Sunday, April 11, 2010

Million Dollar Quartet

photo: Joan Marcus

In order to dramatize the one-time, impromptu 1956 jam session between Carl Perkins, Jerry Lee Lewis, Elvis Presley and Johnny Cash, writers Colin Escott and Floyd Mutrux have constructed the thinnest of books while playing fast and loose with the facts. (As they have our narrator Sam Phillips (Hunter Foster) tell it, the session was also the occasion when 3 of the 4 music legends ditched Phillips' Sun Records label.) But why argue with the false, formulaic excuse to showcase the music, when the music is the main attraction and it rocks the roof off the place? Foster commits to his narrator role with skill, in earnest, and Elizabeth Stanley delights in her minor functionary role (I adored her rendition of "Fever"; she's done her homework) but the show is all about the quartet.
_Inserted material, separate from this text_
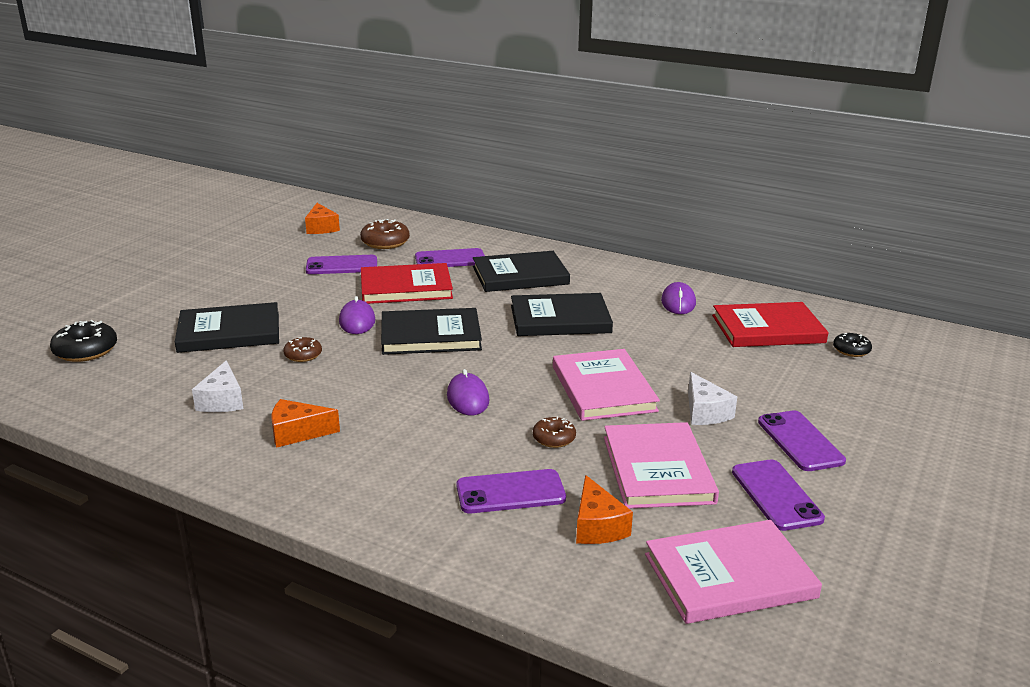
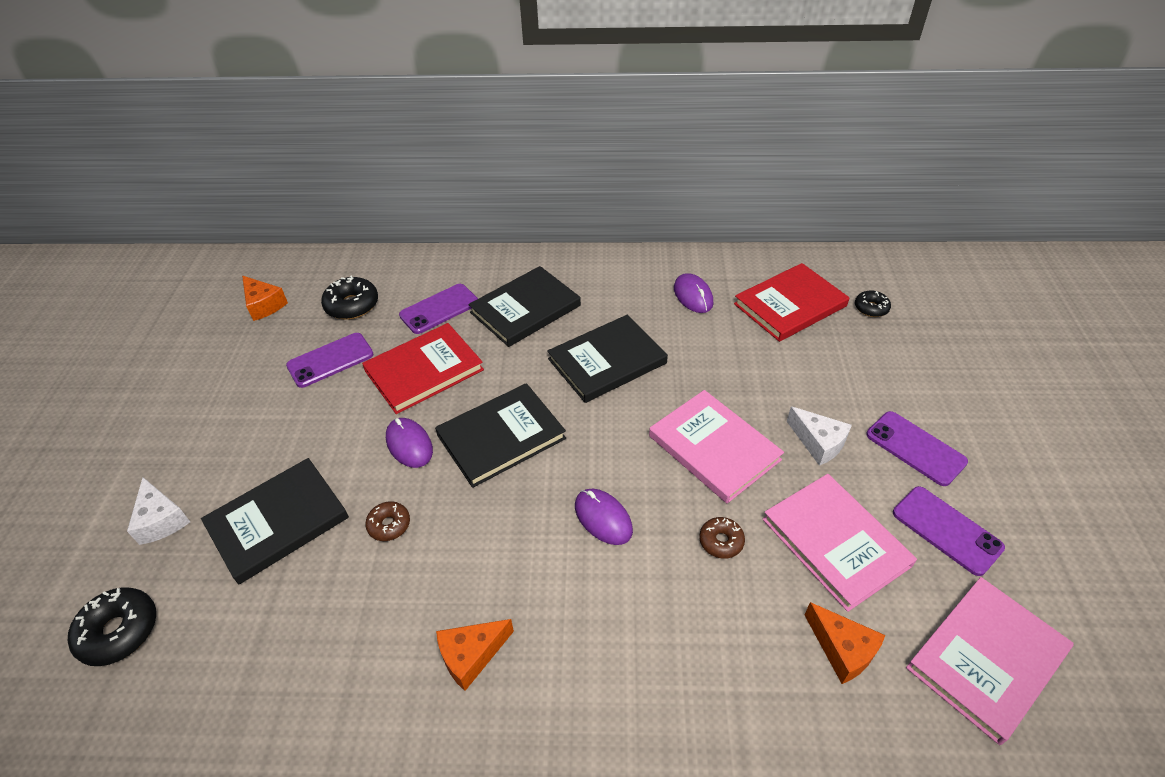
camera: 25 degrees left, 20 degrees up
(222, 400) = (351, 642): white cheese -> white cheese (161, 520)
(385, 242) = (352, 305): brown donut -> black donut
(510, 492) = (738, 641): purple phone -> none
As you watch the 4 actor-musicians tear into some vintage rock in character, you are reminded of the icons' musicianship and get a sense of what it must have been like to see these men perform way back when rock was the world's brand new, dirty fascination. Apart from Eddie Clendening, whose acting is often tentative as Elvis, the performers do more than impersonate the icons - they seem to connect to them as fellow musicians, and find their personalities through the legends' performance styles. Levi Kreis attacking the piano with jackhammer force as Lewis; Robert Britton Lyons rolling his shoulders as Perkins as if his guitar riffs are expressing his body; Lance Guest as Cash demonstratively staring down the crowd as if in challenge: these are pleasures that will make any vintage rock fan ecstatic.